Elle s’était mise à parler avec la violence d’un torrent qui déborde, soulageant ainsi son cœur d’une amertume accumulée depuis trop longtemps. Furieux, Guillaume faillit la gifler. Seule, la crainte de mettre entre eux l’irréparable le retint. Peut-être aussi la conscience de sa propre misère.

— Non. Je l’ai dit et répété : pas tant que l’enfant ne sera pas né viable !

— Et vous êtes content de cette morale-là ? Avant de jeter l’anathème sur les autres, regardez un peu où vous en êtes ! Ainsi cette chère Lorna étale toujours son ventre dans les fauteuils de ma mère ? J’espérais, en vous voyant, que vous veniez me dire que c’en était fini du cauchemar, qu’elle était enfin partie… Mais, s’il n’en est rien, qu’aviez-vous donc à m’annoncer de si urgent pour me courir après ? Rien n’a changé chez nous, alors à quoi bon me poursuivre ? Vous savez très bien que sans cette horrible histoire je n’aurais jamais quitté la maison.

— Vraiment ? Aurais-tu refusé de suivre ce jeune misérable ?…

— Je vous défends de l’insulter !

— Tu n’as rien à me défendre ! Réponds plutôt : qu’aurais-tu fait si, au lieu de te rencontrer par hasard sur une plage déserte, il était venu jusqu’aux alentours des Treize Vents ?

— Il ne se serait pas contenté des alentours : il serait même venu jusqu’à la maison. Il s’y rendait lorsque nous nous sommes retrouvés.

— Pour quoi faire ? Me remercier de l’asile accordé, des dangers courus, du sacrifice de ta mère ?

— Ne croyez-vous pas que vous devriez être le dernier à évoquer ce souvenir ? Elle est morte pour ses convictions, sans doute, mais aussi, mais surtout, parce que vous l’aviez trahie. Alors, je vous en prie, laissez-la reposer en paix ! Quant à moi…

— Tu veux que toi aussi je te laisse reposer en paix auprès de ton amant ? ricana Guillaume. Tu es ma fille, tu es mineure et je viens te chercher…

— Me chercher ? Pour m’emmener où ? Pas à la maison, puisque votre maîtresse y est toujours ! À moins que vous ne prétendiez m’enfermer. Alors ? Chez tante Rose ? Pauvre adorable tante Rose ! Elle est la seule qui m’ait inspiré quelque remords car j’ai dû lui faire beaucoup de peine, mais croyez-vous qu’elle m’accueillerait encore, après ce que je viens de vivre ? Vous n’oseriez même pas le lui demander.

— Si, parce que la crois capable d’accepter. Elisabeth ! Elisabeth, tu ne peux pas continuer sur ce chemin où tu risques de te briser.

— Nous devons tous être brisés un jour ou l’autre ! Et moi je suis heureuse, vous entendez, heureuse ! Je vis avec celui que j’aime, je l’accompagne sur le difficile chemin qui le ramènera peut-être au trône et j’en éprouve un immense bonheur.

— Admettons qu’il arrive à le récupérer, ce trône, ce dont je doute fort ; qu’adviendrait-il de ce grand bonheur ? Il s’écraserait contre les marches que ton bel ami aurait gravies et au sommet desquelles l’attendrait quelque princesse royale.

— Pourquoi ne lui dites-vous, ma douce, que vous êtes ma femme devant Dieu et que nous sommes mariés ?
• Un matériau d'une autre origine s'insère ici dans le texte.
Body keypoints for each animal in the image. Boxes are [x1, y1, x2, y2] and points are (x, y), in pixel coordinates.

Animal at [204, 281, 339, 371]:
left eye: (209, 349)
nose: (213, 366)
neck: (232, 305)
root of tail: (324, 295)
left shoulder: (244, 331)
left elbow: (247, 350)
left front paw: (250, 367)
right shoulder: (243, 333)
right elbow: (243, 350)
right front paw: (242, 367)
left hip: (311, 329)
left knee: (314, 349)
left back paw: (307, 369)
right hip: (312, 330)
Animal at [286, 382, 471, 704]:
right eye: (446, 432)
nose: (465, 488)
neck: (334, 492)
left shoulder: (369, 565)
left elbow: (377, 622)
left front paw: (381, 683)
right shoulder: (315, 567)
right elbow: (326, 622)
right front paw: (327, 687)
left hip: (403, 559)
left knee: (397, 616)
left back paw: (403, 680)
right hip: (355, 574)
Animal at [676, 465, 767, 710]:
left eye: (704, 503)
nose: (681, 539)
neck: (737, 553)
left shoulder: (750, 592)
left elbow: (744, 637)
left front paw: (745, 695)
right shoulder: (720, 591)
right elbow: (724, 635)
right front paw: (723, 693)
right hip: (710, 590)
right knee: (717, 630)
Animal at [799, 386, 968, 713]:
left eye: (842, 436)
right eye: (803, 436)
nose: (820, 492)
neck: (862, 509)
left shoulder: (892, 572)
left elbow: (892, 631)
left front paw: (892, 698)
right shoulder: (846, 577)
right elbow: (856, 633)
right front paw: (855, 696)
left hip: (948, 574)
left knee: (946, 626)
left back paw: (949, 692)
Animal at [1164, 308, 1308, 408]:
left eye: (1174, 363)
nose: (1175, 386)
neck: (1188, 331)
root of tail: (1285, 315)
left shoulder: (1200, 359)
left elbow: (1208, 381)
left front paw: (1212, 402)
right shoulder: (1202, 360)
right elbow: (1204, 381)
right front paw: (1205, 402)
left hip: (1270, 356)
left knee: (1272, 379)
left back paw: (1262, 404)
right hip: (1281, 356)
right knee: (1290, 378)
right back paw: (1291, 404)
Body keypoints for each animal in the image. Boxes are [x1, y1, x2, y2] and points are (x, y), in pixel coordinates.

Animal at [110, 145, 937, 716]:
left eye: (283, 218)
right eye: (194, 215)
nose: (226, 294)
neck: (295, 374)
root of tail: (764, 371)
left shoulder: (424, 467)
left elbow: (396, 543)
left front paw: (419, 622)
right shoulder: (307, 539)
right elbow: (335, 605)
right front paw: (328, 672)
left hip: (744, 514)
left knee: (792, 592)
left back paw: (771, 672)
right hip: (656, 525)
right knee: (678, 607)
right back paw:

Emportés par leur querelle, Guillaume ni Elisabeth ne l’avaient entendu ni vu venir. Pourtant il était là, sortant de l’ombre épaissie des arbres, longue forme noire érigeant comme une fleur sur une tige un beau visage où le nez bourbonien et la lèvre autrichienne trouvaient le moyen de former une séduisante harmonie sous les courts cheveux blonds que le vent dérangeait.

— Mariés ? souffla Guillaume abasourdi.

— Mais oui ! J’aime trop Elisabeth et depuis trop longtemps pour oser lui offrir le rôle dégradant que vous supposiez, monsieur Tremaine. Je l’ai bel et bien épousée. Sans votre permission, bien sûr…

— Ce qui peut frapper ce mariage d’invalidité. Sans compter le nom d’emprunt que vous avez dû annoncer.

— Père ! s’écria Elisabeth. Ce que vous dites là est indigne.